How not to optimize your code

“Premature optimization is the root of all evil (or at least most of it) in programming.” - Donald Knuth

It can be very tempting to sacrifice readability for the sake of efficiency. Writing code that runs fast is important, especially when doing heavy calculations. However, you should never be too eager to optimize your code particularly when doing so would sacrifice the quality and readability of your code. There are a number of reasons for this:

  1. Frequently, well-organized code will run faster than poorly organized code even if it doesn’t look that way.

  2. Unless your optimizations yield huge benefits, you may spend more time debugging your over-complicated code than you will actually spend waiting for it to run.

  3. Your compiler already has a code optimizer built in, and it’s probably better at it than you are.

  4. You probably don’t actually know what parts of your code are slowing it down. You may be optimizing in the wrong place.

When you’re just developing your program, you’re going to want to turn off optimizations and turn on debugging information. Doing so makes it much easier to find the bugs. However, when it comes time to let your thesis code run for a week, you can turn on compiler optimizations (the -O flag in GCC), and the compiler will restructure things to make it faster for you. Many times the optimizations you would make yourself, the compiler already does and you simply don’t know about it. Also, a good compiler may know things about the system it is building for that you don’t.

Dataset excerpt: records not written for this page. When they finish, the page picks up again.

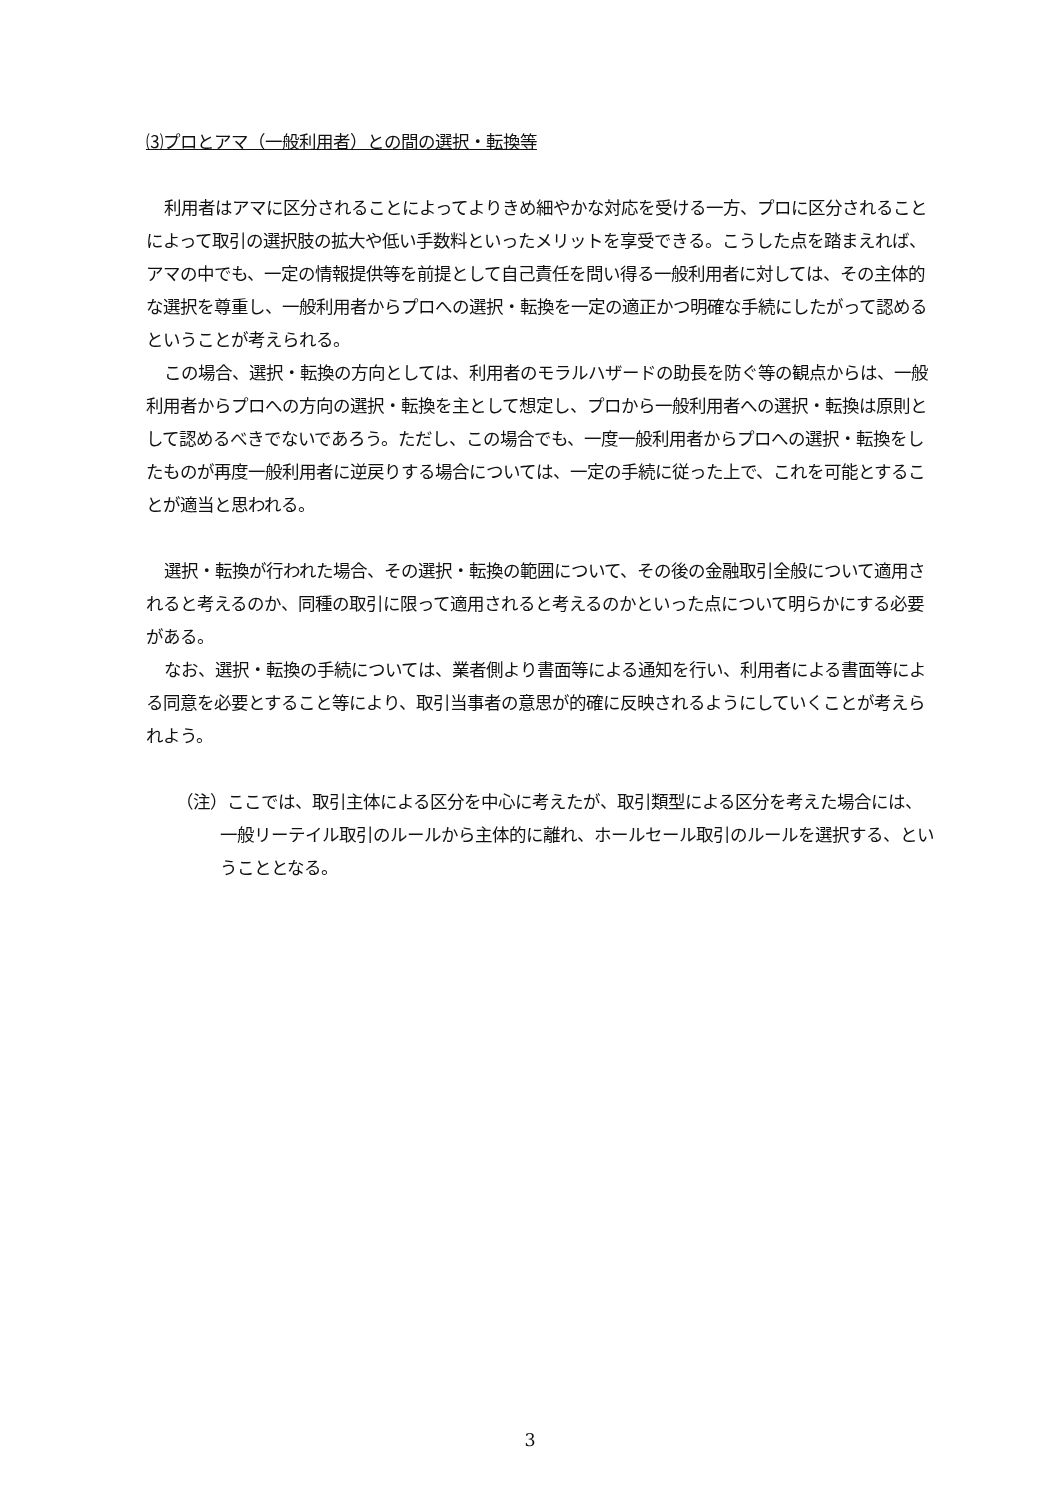⑶プロとアマ（一般利用者）との間の選択・転換等
利用者はアマに区分されることによってよりきめ細やかな対応を受ける一方、プロに区分されることによって取引の選択肢の拡大や低い手数料といったメリットを享受できる。こうした点を踏まえれば、アマの中でも、一定の情報提供等を前提として自己責任を問い得る一般利用者に対しては、その主体的な選択を尊重し、一般利用者からプロへの選択・転換を一定の適正かつ明確な手続にしたがって認めるということが考えられる。
この場合、選択・転換の方向としては、利用者のモラルハザードの助長を防ぐ等の観点からは、一般利用者からプロへの方向の選択・転換を主として想定し、プロから一般利用者への選択・転換は原則として認めるべきでないであろう。ただし、この場合でも、一度一般利用者からプロへの選択・転換をしたものが再度一般利用者に逆戻りする場合については、一定の手続に従った上で、これを可能とすることが適当と思われる。
選択・転換が行われた場合、その選択・転換の範囲について、その後の金融取引全般について適用されると考えるのか、同種の取引に限って適用されると考えるのかといった点について明らかにする必要がある。
なお、選択・転換の手続については、業者側より書面等による通知を行い、利用者による書面等による同意を必要とすること等により、取引当事者の意思が的確に反映されるようにしていくことが考えられよう。
（注）ここでは、取引主体による区分を中心に考えたが、取引類型による区分を考えた場合には、一般リーテイル取引のルールから主体的に離れ、ホールセール取引のルールを選択する、ということとなる。
3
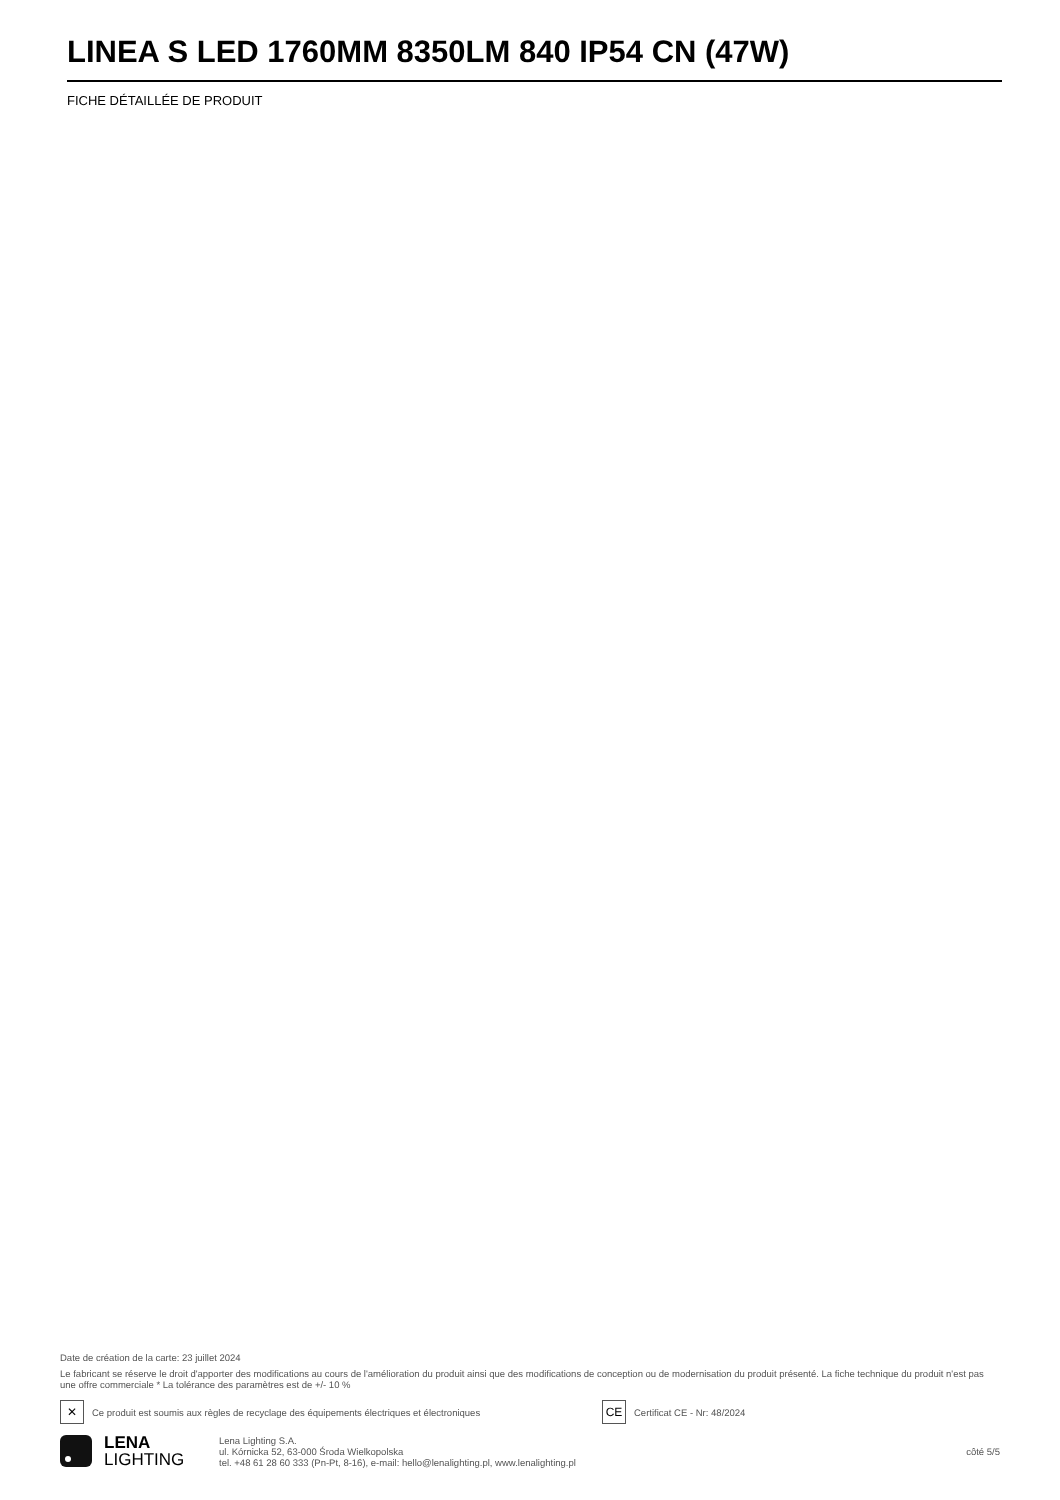LINEA S LED 1760MM 8350LM 840 IP54 CN (47W)
FICHE DÉTAILLÉE DE PRODUIT
Date de création de la carte: 23 juillet 2024
Le fabricant se réserve le droit d'apporter des modifications au cours de l'amélioration du produit ainsi que des modifications de conception ou de modernisation du produit présenté. La fiche technique du produit n'est pas une offre commerciale * La tolérance des paramètres est de +/- 10 %
✕
Ce produit est soumis aux règles de recyclage des équipements électriques et électroniques
CE
Certificat CE - Nr: 48/2024
LENA
LIGHTING
Lena Lighting S.A.
ul. Kórnicka 52, 63-000 Środa Wielkopolska
tel. +48 61 28 60 333 (Pn-Pt, 8-16), e-mail: hello@lenalighting.pl, www.lenalighting.pl
côté 5/5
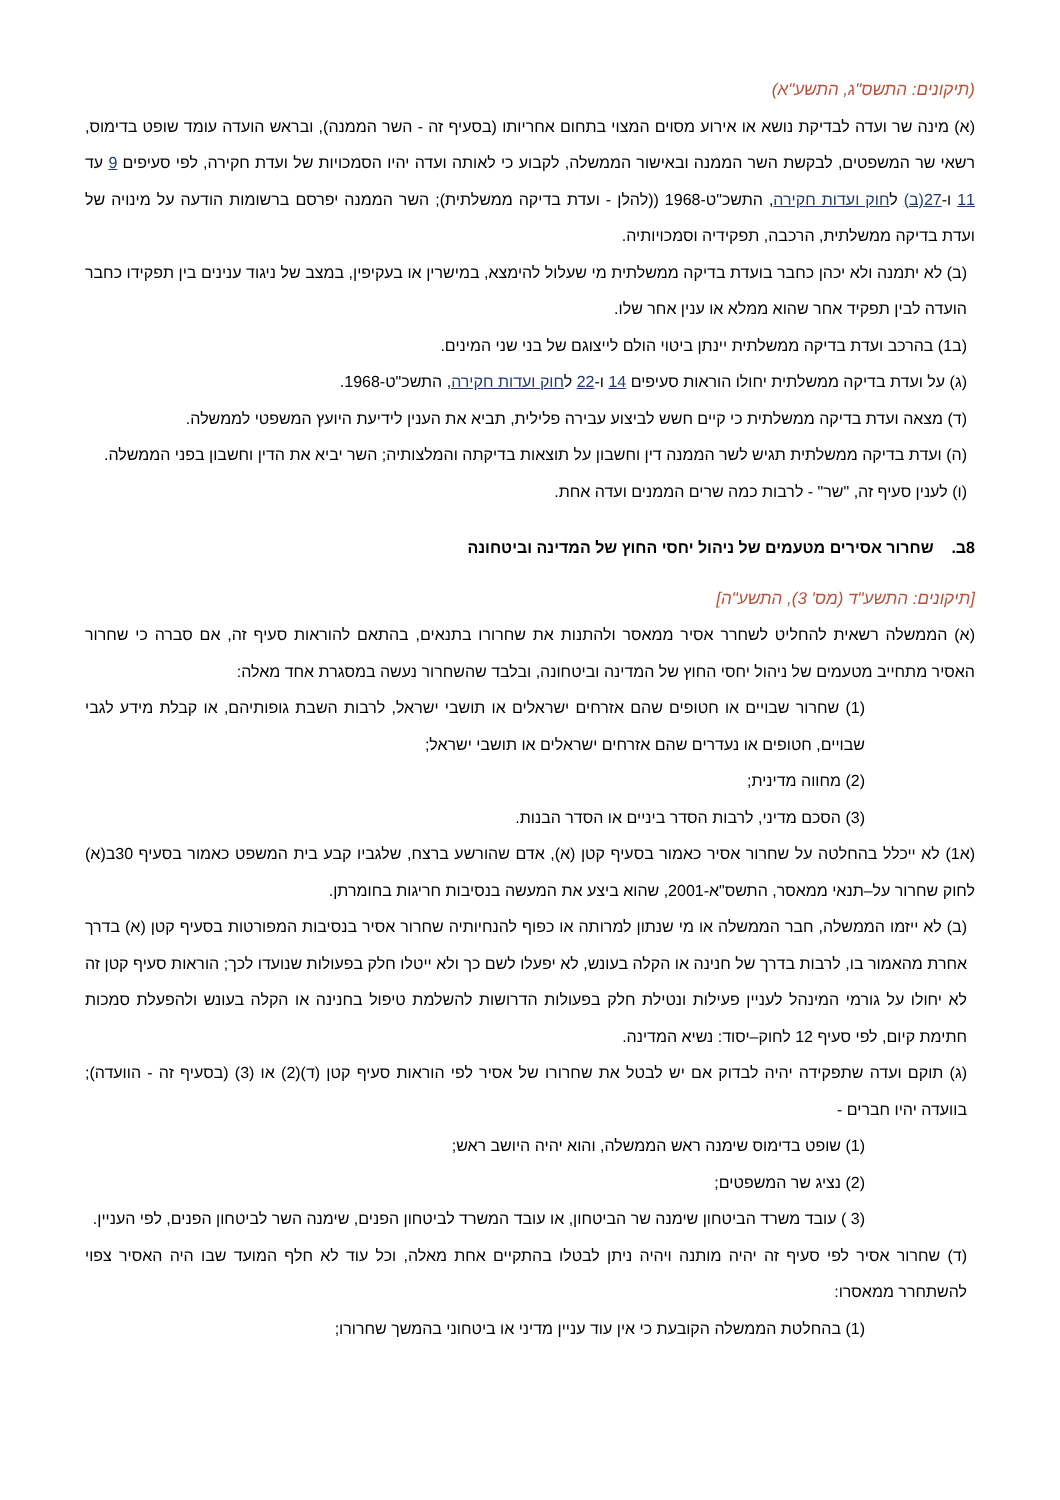(תיקונים: התשס"ג, התשע"א)
(א) מינה שר ועדה לבדיקת נושא או אירוע מסוים המצוי בתחום אחריותו (בסעיף זה - השר הממנה), ובראש הועדה עומד שופט בדימוס, רשאי שר המשפטים, לבקשת השר הממנה ובאישור הממשלה, לקבוע כי לאותה ועדה יהיו הסמכויות של ועדת חקירה, לפי סעיפים 9 עד 11 ו-27(ב) לחוק ועדות חקירה, התשכ"ט-1968 ((להלן - ועדת בדיקה ממשלתית); השר הממנה יפרסם ברשומות הודעה על מינויה של ועדת בדיקה ממשלתית, הרכבה, תפקידיה וסמכויותיה.
(ב) לא יתמנה ולא יכהן כחבר בועדת בדיקה ממשלתית מי שעלול להימצא, במישרין או בעקיפין, במצב של ניגוד ענינים בין תפקידו כחבר הועדה לבין תפקיד אחר שהוא ממלא או ענין אחר שלו.
(ב1) בהרכב ועדת בדיקה ממשלתית יינתן ביטוי הולם לייצוגם של בני שני המינים.
(ג) על ועדת בדיקה ממשלתית יחולו הוראות סעיפים 14 ו-22 לחוק ועדות חקירה, התשכ"ט-1968.
(ד) מצאה ועדת בדיקה ממשלתית כי קיים חשש לביצוע עבירה פלילית, תביא את הענין לידיעת היועץ המשפטי לממשלה.
(ה) ועדת בדיקה ממשלתית תגיש לשר הממנה דין וחשבון על תוצאות בדיקתה והמלצותיה; השר יביא את הדין וחשבון בפני הממשלה.
(ו) לענין סעיף זה, "שר" - לרבות כמה שרים הממנים ועדה אחת.
8ב. שחרור אסירים מטעמים של ניהול יחסי החוץ של המדינה וביטחונה
[תיקונים: התשע"ד (מס' 3), התשע"ה]
(א) הממשלה רשאית להחליט לשחרר אסיר ממאסר ולהתנות את שחרורו בתנאים, בהתאם להוראות סעיף זה, אם סברה כי שחרור האסיר מתחייב מטעמים של ניהול יחסי החוץ של המדינה וביטחונה, ובלבד שהשחרור נעשה במסגרת אחד מאלה:
(1) שחרור שבויים או חטופים שהם אזרחים ישראלים או תושבי ישראל, לרבות השבת גופותיהם, או קבלת מידע לגבי שבויים, חטופים או נעדרים שהם אזרחים ישראלים או תושבי ישראל;
(2) מחווה מדינית;
(3) הסכם מדיני, לרבות הסדר ביניים או הסדר הבנות.
(א1) לא ייכלל בהחלטה על שחרור אסיר כאמור בסעיף קטן (א), אדם שהורשע ברצח, שלגביו קבע בית המשפט כאמור בסעיף 30ב(א) לחוק שחרור על–תנאי ממאסר, התשס"א-2001, שהוא ביצע את המעשה בנסיבות חריגות בחומרתן.
(ב) לא ייזמו הממשלה, חבר הממשלה או מי שנתון למרותה או כפוף להנחיותיה שחרור אסיר בנסיבות המפורטות בסעיף קטן (א) בדרך אחרת מהאמור בו, לרבות בדרך של חנינה או הקלה בעונש, לא יפעלו לשם כך ולא ייטלו חלק בפעולות שנועדו לכך; הוראות סעיף קטן זה לא יחולו על גורמי המינהל לעניין פעילות ונטילת חלק בפעולות הדרושות להשלמת טיפול בחנינה או הקלה בעונש ולהפעלת סמכות חתימת קיום, לפי סעיף 12 לחוק–יסוד: נשיא המדינה.
(ג) תוקם ועדה שתפקידה יהיה לבדוק אם יש לבטל את שחרורו של אסיר לפי הוראות סעיף קטן (ד)(2) או (3) (בסעיף זה - הוועדה); בוועדה יהיו חברים -
(1) שופט בדימוס שימנה ראש הממשלה, והוא יהיה היושב ראש;
(2) נציג שר המשפטים;
(3 ) עובד משרד הביטחון שימנה שר הביטחון, או עובד המשרד לביטחון הפנים, שימנה השר לביטחון הפנים, לפי העניין.
(ד) שחרור אסיר לפי סעיף זה יהיה מותנה ויהיה ניתן לבטלו בהתקיים אחת מאלה, וכל עוד לא חלף המועד שבו היה האסיר צפוי להשתחרר ממאסרו:
(1) בהחלטת הממשלה הקובעת כי אין עוד עניין מדיני או ביטחוני בהמשך שחרורו;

All that being said, If your code is running more slowly than you want, there are a number of things you can do. First, is to make sure you are using the appropriate data structures and algorithms. We will talk more about these towards the end of the class. Frequently, the biggest effect you have on the speed of your code is the data structures and algorithms you select. Another thing you can do is to use a profiler. A profiler is a tool that watches your program as it runs and records where it spends most of its time. This way you can optimize the parts of your code that are taking a significant amount of time and not waste time optimizing some bit that only actually consume a few milliseconds of running time. However, profiling should not be done until after most of the code is written and you can get a decent idea of what parts take the most time.